On the game’s third carry, Clemson running back Tavien Feaster sprinted through the line and off on a 70-yard touchdown run, and I really counted only four Louisville players trying to give chase – C.J. Avery, Cornelius Sturghill, Chandler Jones and Amonte Caban – and I mention them not to embarrass them, but to recognize the effort, because it’s not easy to make that effort when everything around you seems to be falling down. When that kind of stuff starts to happen, you wonder where the breakdown really is.

So, what’s my purpose in writing this, other than to note the historic nature of the loss in the face of the resources committed to the enterprise?

A couple of things. You lose like that – even against a team as good as Clemson – it’s more than “a bad season.” It’s a bad response to a bad season.

Howard Schnellenberger came here to build football and went through some lopsided losses – though none as bad as that one. But even amid those, nobody felt like effort wasn’t being made. He got outmanned many times. His teams didn’t get outworked.

Second, the future of Bobby Petrino as coach at Louisville is much in the news right now. Petrino was asked last week if he would bring himself back as coach, given all that has transpired this season, and he said he would, based on all he has accomplished at the school. He mentioned being 7-1 in the ACC just two years ago.

And he’s right. But after building that 7-1 record, his team finished the season 0-3 with the Heisman winning quarterback. He’s 10-15 overall since then. He’s 6-15 against Power 5 conference schools. He’s 0-8 against ranked teams, with an average margin of defeat of 25.5 points.

This isn’t just a “bad season.” It’s been deteriorating since the end of the 2016 season, and has never really gotten back up on plane, despite the greatness of Lamar Jackson. Louisville has given up 50 points or more four times this season, a first in the history of the program, a program whose history is not completely stellar.

Before Petrino coaches another season, if I’m athletic director, I’d need to know and feel convinced of two things: What exactly has happened? And how do you propose to fix it?

To turn this around, an athletic director and coach need to be completely in step.
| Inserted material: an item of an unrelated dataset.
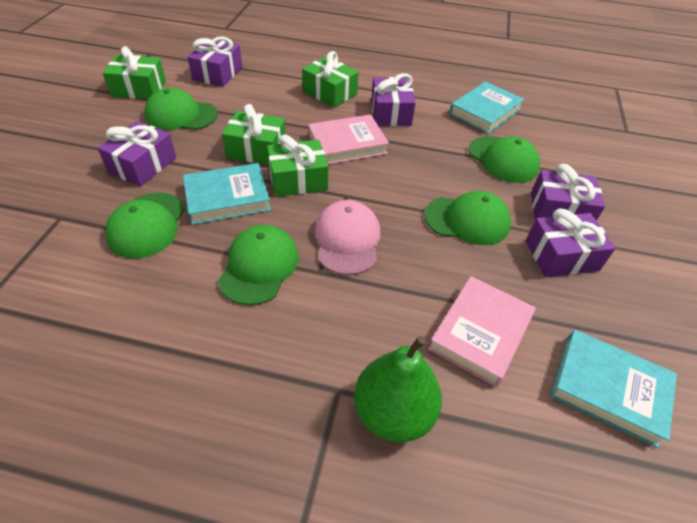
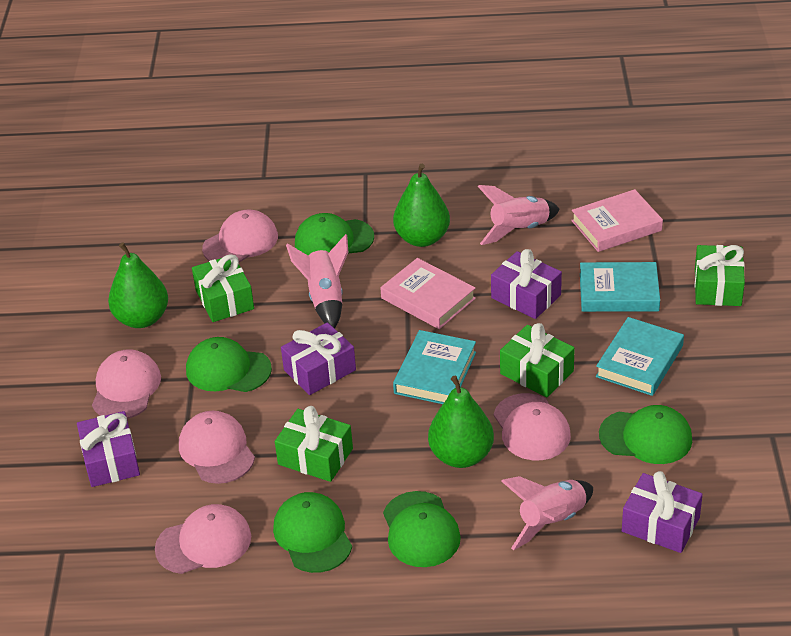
green pear: 1 -> 3
pink cap: 1 -> 5
pink rocket: 0 -> 3
purple gift: 5 -> 4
They need to be brutally frank and open in their understanding of matters and they need to be on the same page about how to proceed.

When that Louisville team back in 1932 was struggling, having just lost 105-0, the headline in the newspaper noted that it had given up 203 points in three games. This Louisville team has given up 133 in its past two and is heading into a Friday night game at No. 22 Syracuse, which averages better than 43 points per game.

For things to be this bad is one thing. For them to be this bad with little sign of improvement is another entirely.

Everybody involved deserves a better understanding of what has happened, and a better approach moving forward. The players most of all.

One of the best little motivational books I’ve read lately is “Make Your Bed,” by Navy SEAL Admiral William McRaven. He describes a critical moment in SEAL training, in which the candidates are up to their necks in mud, are cold, have been training and up all night. They’re just standing there, in a mud pit, with their superiors taunting them on the shore, telling them to give up and they can come and get warm and eat. One man starts to wade out of the mud. Then another, with a weak, raspy voice, begins to sing. It’s a raucous, off-color song that the trainees sang. But as he did that, another man joined, and another, until the whole group was singing, including the man who was about to give up.

Sometimes, one voice can make a difference, can change a cold, muddy tired collection of trainees into a united, defiant group of SEALs.

If that kind of voice exists in Louisville’s locker room, now would be a good time for it.